Practical Ascent Strategy
Evidence from Bloch et al. (2010) and wilderness medicine guidelines:
- Limit sleeping altitude gains to 300–500 m/day above 3,000 m
- Rest day every 3rd day (“climb high, sleep low”)
- Avoid alcohol and sedatives first 2 nights at new altitude
- Consider prophylactic acetazolamide for rapid ascents (e.g., Kilimanjaro, Aconcagua)
Related Pages
Sources
- Khoo MC et al. — Factors inducing periodic breathing in humans: a general model. J Appl Physiol (1982)
- Reite M et al. — Sleep at high altitude: disturbed nocturnal ventilation and sleep at high altitude. Arch Intern Med (1975)
- Bloch KE et al. — Effect of ascent protocol on acute mountain sickness and sleep quality at high altitude. J Appl Physiol (2010)
- Burgess KR & Ainslie PN — Central sleep apnea at high altitude. Adv Exp Med Biol (2016)
Frequently Asked Questions
Why does altitude disrupt sleep so severely?
Altitude reduces atmospheric oxygen partial pressure (PaO2). The hypoxic ventilatory response drives hyperventilation, which lowers CO2 (hypocapnia). Since CO2 is the primary driver of the respiratory rhythm, lowered CO2 causes breathing to pause (apnea). When apnea triggers CO2 to rise again, breathing resumes — producing the characteristic crescendo-decrescendo pattern of Cheyne-Stokes respiration. Each cycle (15–30 s) causes partial arousal, fragmenting sleep. The brain's chemoreceptor loop gain is higher in hypoxia, making this instability worse.
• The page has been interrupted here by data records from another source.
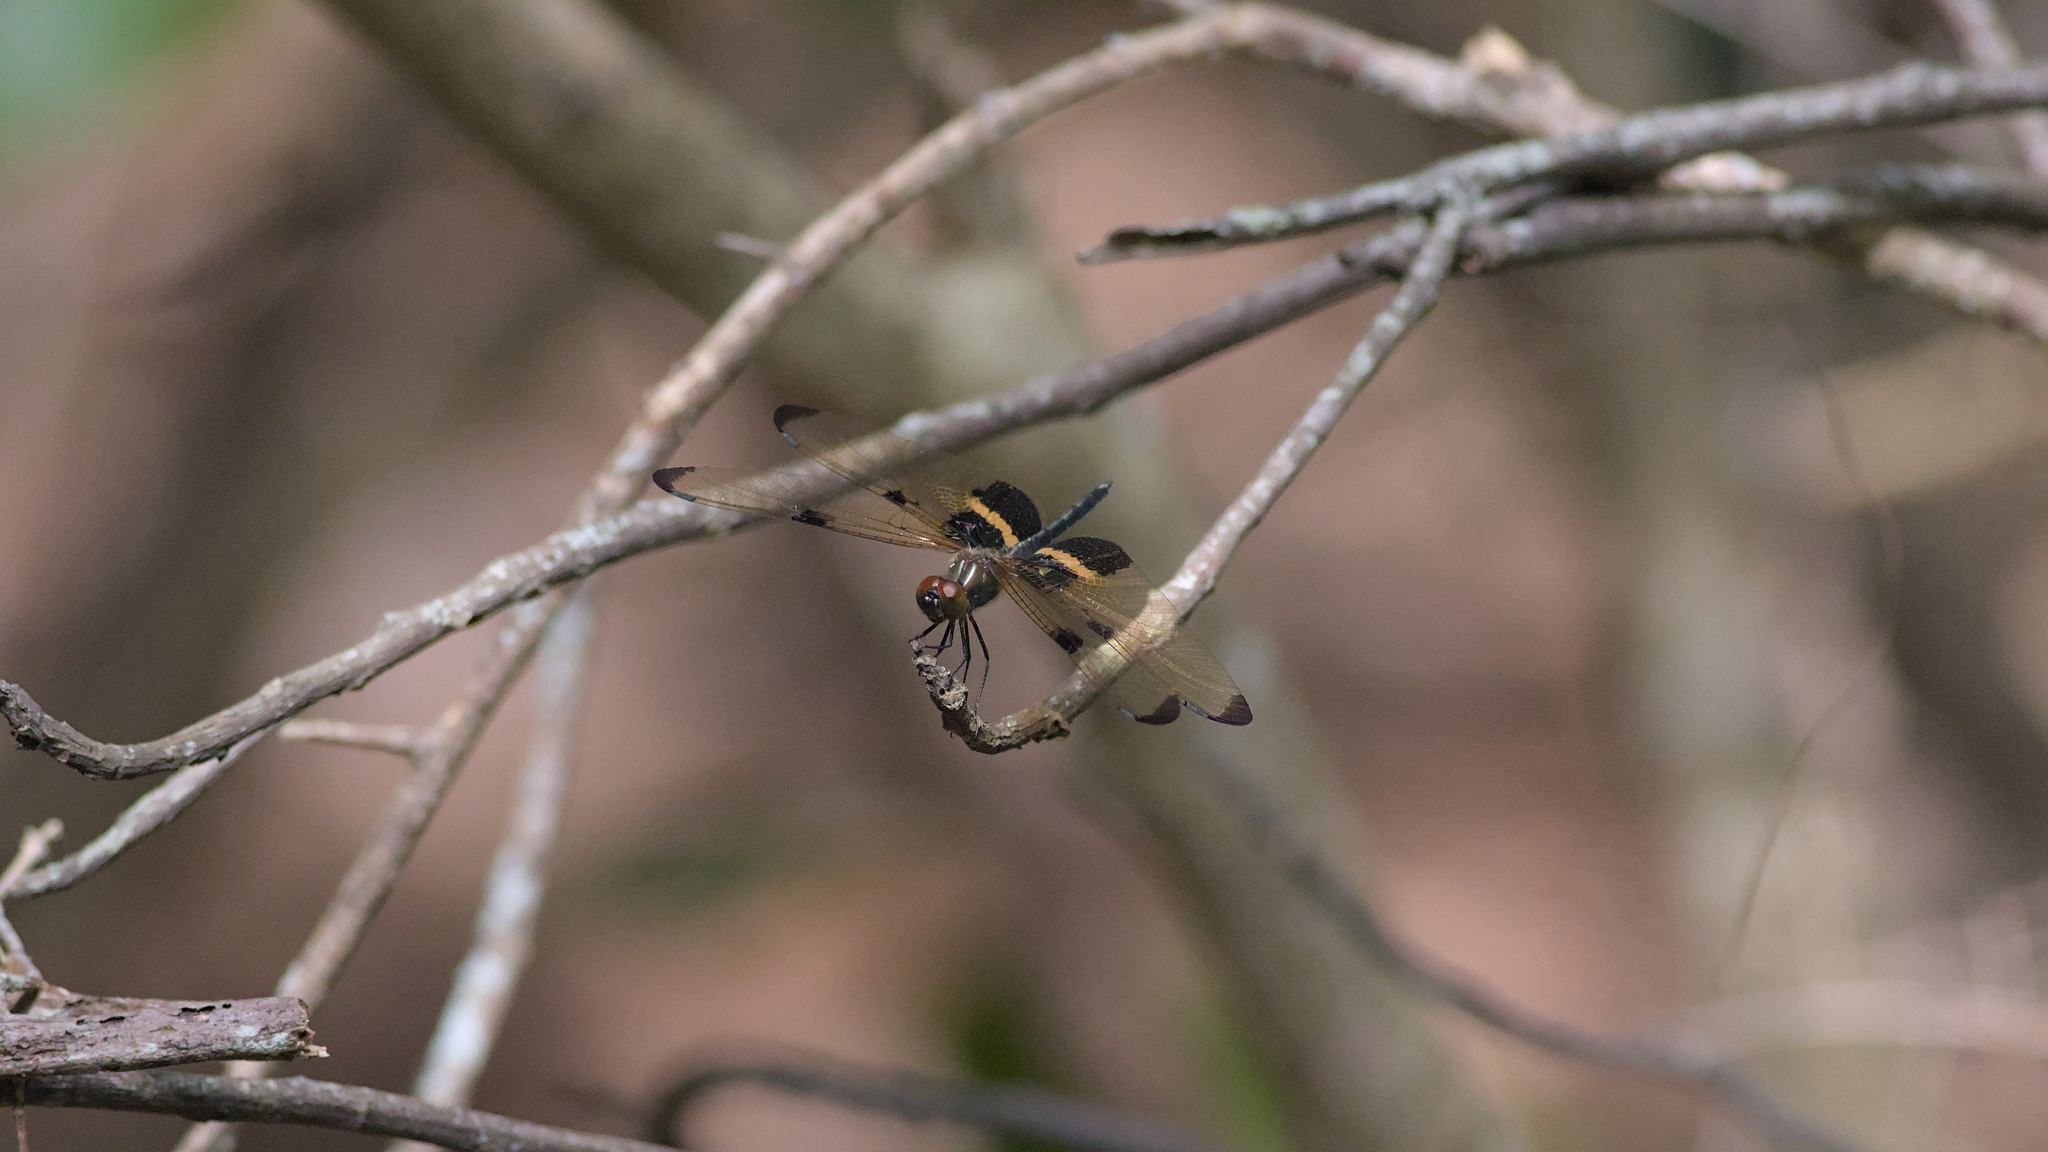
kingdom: Animalia
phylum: Arthropoda
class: Insecta
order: Odonata
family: Libellulidae
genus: Rhyothemis
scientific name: Rhyothemis phyllis
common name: Yellow-barred flutterer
Does acclimatization improve sleep quality at altitude?
Yes, significantly. By night 4–7 at a given altitude, most people show substantial improvement: fewer arousals, less periodic breathing, improved SpO2, and partial recovery of SWS. Acclimatization involves erythropoietin-driven increase in red cell mass, rightward shift of the oxygen-hemoglobin dissociation curve, and blunting of the chemoreceptor hypersensitivity. Gradual ascent (gain no more than 300–500 m of sleeping altitude per day above 3,000 m) prevents the worst disruption.